Count the lines in the rows below that contain the string "number", and reply with that count alone.
▼▼▼
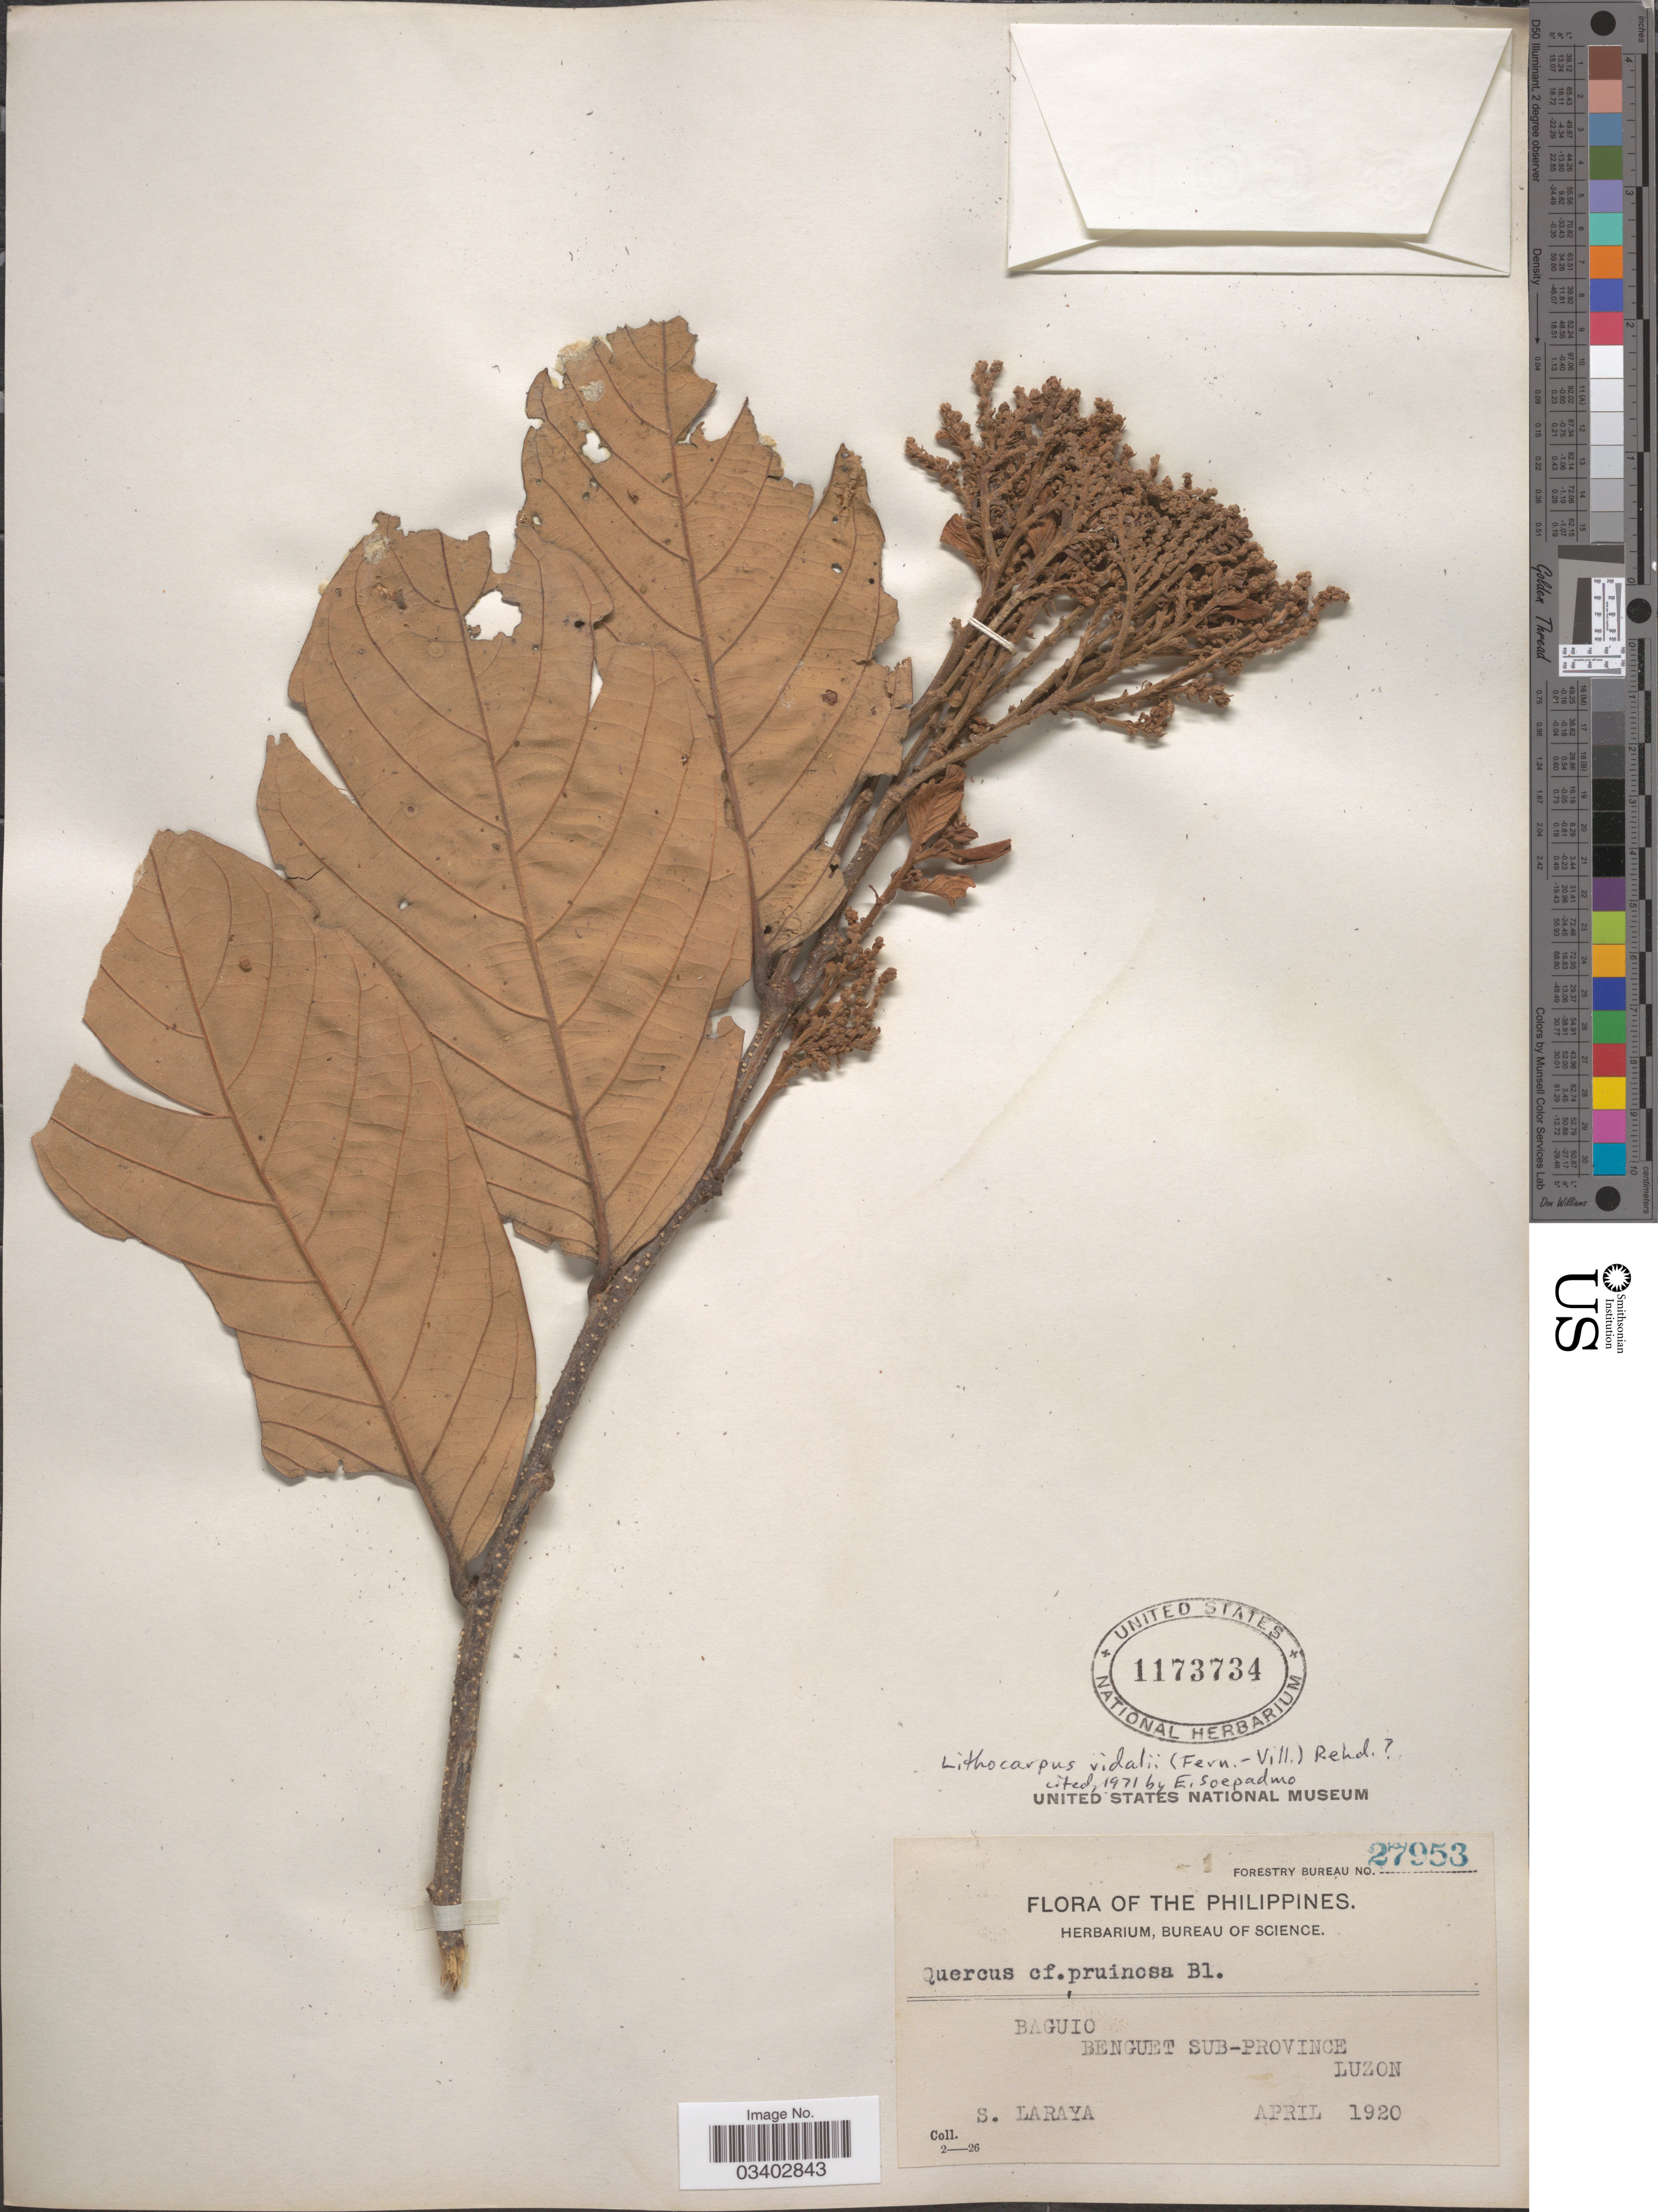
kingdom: Plantae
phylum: Tracheophyta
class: Magnoliopsida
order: Fagales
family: Fagaceae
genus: Lithocarpus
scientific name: Lithocarpus vidalii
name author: (Fern.-Vill.) Rehder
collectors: S. Laraya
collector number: Forestry Bureau 27953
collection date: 1920-04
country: Philippines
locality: Baguio, Benguet Sub-Province, Luzon.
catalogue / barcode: US 1173734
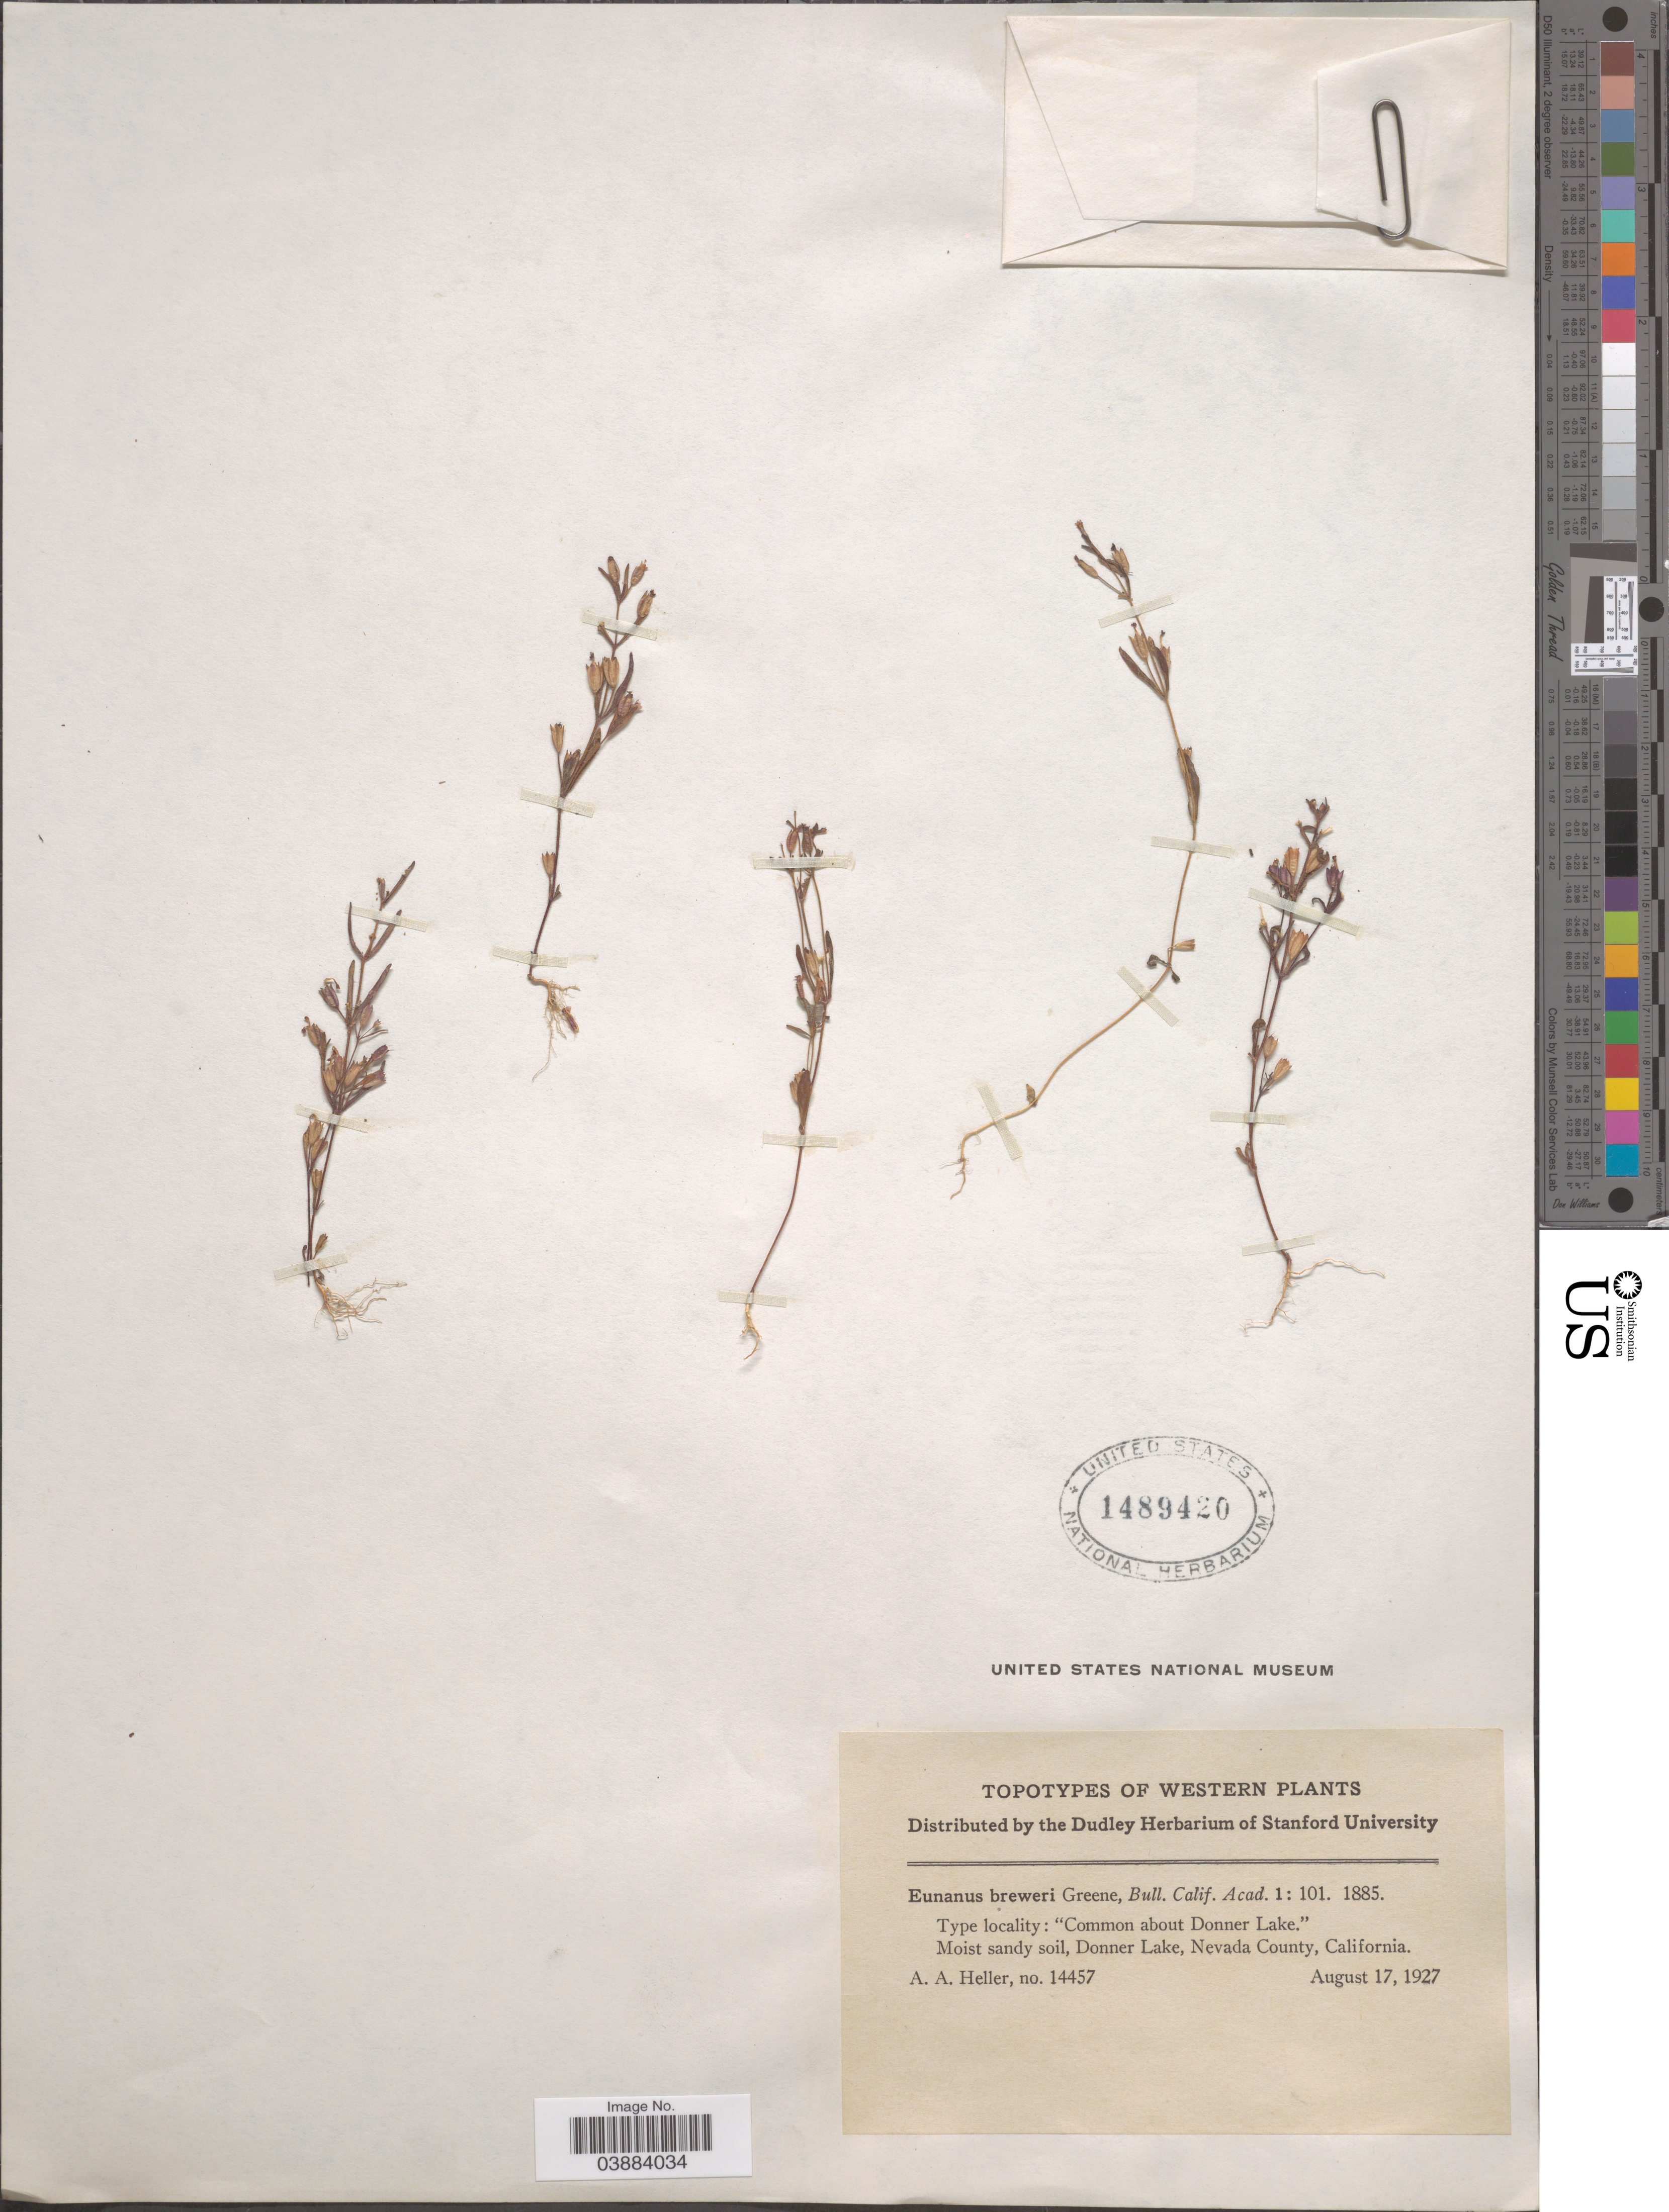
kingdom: Plantae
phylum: Tracheophyta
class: Magnoliopsida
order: Lamiales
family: Phrymaceae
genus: Eunanus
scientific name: Eunanus breweri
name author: Greene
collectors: A. A. Heller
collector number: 14457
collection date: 1927-08-17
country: United States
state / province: California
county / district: Nevada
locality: Western. "About Donner Lake". Donner Lake, Nevada County.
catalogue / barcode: US 1489420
▲▲▲
:: Full response ::
2